Orchids? We’ve all heard of them! But did you know that some of them are not only photosynthetic, but also need help to produce the simple molecules they need? They live in symbiosis with other plants or with fungi. The metabolic pathways are not yet fully understood, nor are the transit times from one individual to another. 14C dating can shed light on some of these unknowns, and this was the subject of the study we developed with two colleagues from the Muséum National d’Histoire Naturelle.
Mycorrhizal symbiosis, a widespread mutualism over 400 million years old, consists of soil fungi associated with plant roots. In this symbiosis, mineral nutrients from the soil are exchanged for photosynthetic products. As plants have evolved, the fungi involved in this association have diversified, and the exchange has been modified in some cases.

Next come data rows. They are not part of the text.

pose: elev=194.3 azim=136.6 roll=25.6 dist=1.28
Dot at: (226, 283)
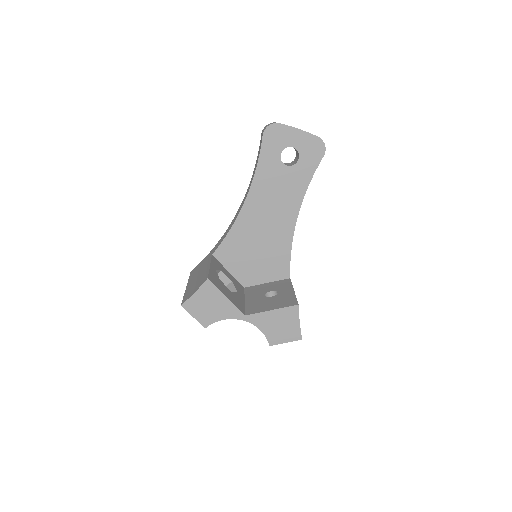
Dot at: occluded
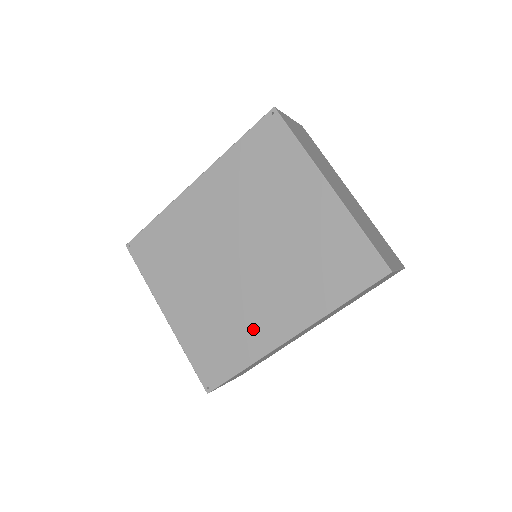
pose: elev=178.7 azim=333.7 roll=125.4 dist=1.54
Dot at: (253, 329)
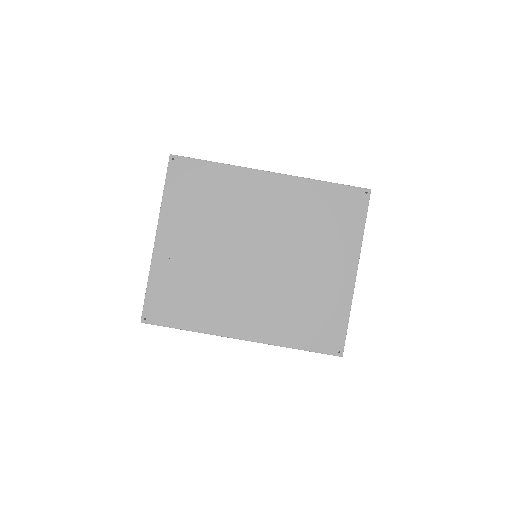
Dot at: (221, 311)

Several groups of achlorophyllous plants associated with fungi have emerged independently, reversing the ancestral flow of carbon. So-called mycoheterotrophic plants exploit the carbon substrates of their fungal hosts. These fungi obtain their own carbon from other sources: some are saprophytic and exploit dead organic matter, while others are mycorrhizal on autotrophic plants that provide carbon and energy for the entire consortium. In tropical zones, we showed that the carbon feeding Wullschlaegelia calcrata had left the atmosphere 8.4 years previously, passing through litter and decomposing fungi, and that the transit time for Voyria aphylla was 4.3 years, passing through tree roots and associated mycorrhizae. In temperate zones, transit times are slower: less than a year for Cephalanthera damasonium, Neottia nidus-avis and Hypopitys monotropa associated with beech trees.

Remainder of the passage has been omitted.